Some of my greatest pleasures in life have been traveling with friends and late nights spent around campfires together.
My infatuation with campfires became more evident after we had children and time around the fire bridged the gap between kids going to bed and adults finally crashing for the night. Tall tales, stories that began with “remember when,” and philosophical thoughts all had their time to shine like the glowing embers of a fire.
Travel writer Tim Cahill poignantly summarized, “A journey is best measured in friends, rather than miles.”
Thankfully, my husband and I have good friends with matching adventurous spirits that have joined us on many expeditions. Our children are close in age and have similar interests. Together we have hiked, biked and kayaked our way across Pennsylvania, Maryland, and two trips to Mount Desert Island in Maine.
When they mentioned they were planning a trip to South Dakota next summer, it was an easy decision to join in on the fun. This trip will be our second camping trip across the western United States. We learned many lessons as we traversed thousands of miles and plan on implementing changes beginning with our planning process.
Two years ago, we were slightly overwhelmed with planning such a big trip. Our first mistake was not starting early enough. This time, we are dividing the planning into manageable steps and starting the process six months out.
The first step in our planning is to gather destination ideas from everyone. Of course, as parents, we have a heavily weighted vote. We try to choose several major points of interest and then leave time to fill in with minor attractions and local recommendations.
On our first trip, we knew we wanted to see buffalo herds at Custer State Park and visit Mount Rushmore in the Black Hills of South Dakota. After talking to employees at our campground, we made a quick decision to add Jewel Cave National Monument to our itinerary while in the area. It turned out to be one of our favorite parts of the entire trip. Jewel Cave is the third-longest cave in the world and truly makes visitors feel like they are walking in an ancient ocean.
The second step is to judge the distance between the main points of interest and choose lodging. This is also a good time to work on a budget. I highly recommend talking to family and friends who have taken a similar trip. We received invaluable advice from our aunt and uncle who have camped across the country multiple times.
Our choice in lodging is definitely campgrounds; we save money and enjoy being immersed in nature. We started out as tent campers, but quickly moved on to a pop-up camper and then a pull-behind trailer.
There are many options to consider such as private campgrounds versus state or national parks. With national park campgrounds, we love being close to trails and the feeling of being a part of our nation’s iconic landmarks.

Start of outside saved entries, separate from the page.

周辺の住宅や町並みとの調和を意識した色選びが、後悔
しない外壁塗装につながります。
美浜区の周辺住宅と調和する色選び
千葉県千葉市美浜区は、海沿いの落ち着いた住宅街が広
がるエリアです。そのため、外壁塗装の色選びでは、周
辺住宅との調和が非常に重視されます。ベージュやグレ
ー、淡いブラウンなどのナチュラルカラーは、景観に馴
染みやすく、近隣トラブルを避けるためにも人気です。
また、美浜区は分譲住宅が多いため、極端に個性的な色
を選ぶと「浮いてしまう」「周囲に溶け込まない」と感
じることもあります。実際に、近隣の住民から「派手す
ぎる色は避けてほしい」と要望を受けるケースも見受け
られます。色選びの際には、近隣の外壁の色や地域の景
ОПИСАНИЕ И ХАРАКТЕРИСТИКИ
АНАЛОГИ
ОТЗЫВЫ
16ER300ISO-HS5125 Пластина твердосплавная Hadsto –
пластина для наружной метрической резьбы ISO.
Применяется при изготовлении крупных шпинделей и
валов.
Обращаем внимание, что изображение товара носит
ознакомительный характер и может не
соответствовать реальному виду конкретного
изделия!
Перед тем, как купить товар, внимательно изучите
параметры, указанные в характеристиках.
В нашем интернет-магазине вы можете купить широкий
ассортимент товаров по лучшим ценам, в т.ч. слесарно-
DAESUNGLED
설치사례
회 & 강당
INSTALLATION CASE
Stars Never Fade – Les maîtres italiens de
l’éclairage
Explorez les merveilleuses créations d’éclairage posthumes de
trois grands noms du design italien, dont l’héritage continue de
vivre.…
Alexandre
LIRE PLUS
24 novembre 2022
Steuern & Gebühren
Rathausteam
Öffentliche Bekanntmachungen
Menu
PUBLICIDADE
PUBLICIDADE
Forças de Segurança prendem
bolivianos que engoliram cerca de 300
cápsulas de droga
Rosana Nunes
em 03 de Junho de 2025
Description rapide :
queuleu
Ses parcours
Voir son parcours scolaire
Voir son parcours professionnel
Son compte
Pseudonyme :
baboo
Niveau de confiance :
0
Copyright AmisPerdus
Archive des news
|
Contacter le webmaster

Sometimes this means choosing location over luxury as many national parks do not have amenities like hot showers and flush toilets.
For example, we stayed at South Campground in Zion National Park for $20 a night. We didn’t shower for three days, but we woke up daily to majestic mountain views and drank our morning coffee along the banks of the Virgin River.
In general, national parks open the reservation window for their campgrounds six months in advance. However, there are some exceptions and it’s worthwhile to look at all the reservation rules.
Taking a chance
Most state and national campgrounds will have some designated camping sites that are non-reservable. They are generally filled on a first-come basis. My spontaneous husband likes this option, but I am more of a planner.
Also, it should be noted that we have attempted this once, and it ended with me simultaneously crying and praying at a gas station at one in the morning. I called the first campground listed in my google search and was surprised that not only did someone answer the phone, but they also had sites available.
It ended graciously well with a beautiful site along the Yellowstone River near a hot spring. He thinks this story supports his inclination to spontaneity, but I countered that sometimes divine intervention means 40 years of wandering. If we fail to plan, we plan to fail.
In this spirit of positivity, we take our first steps that lead to our next epic adventure.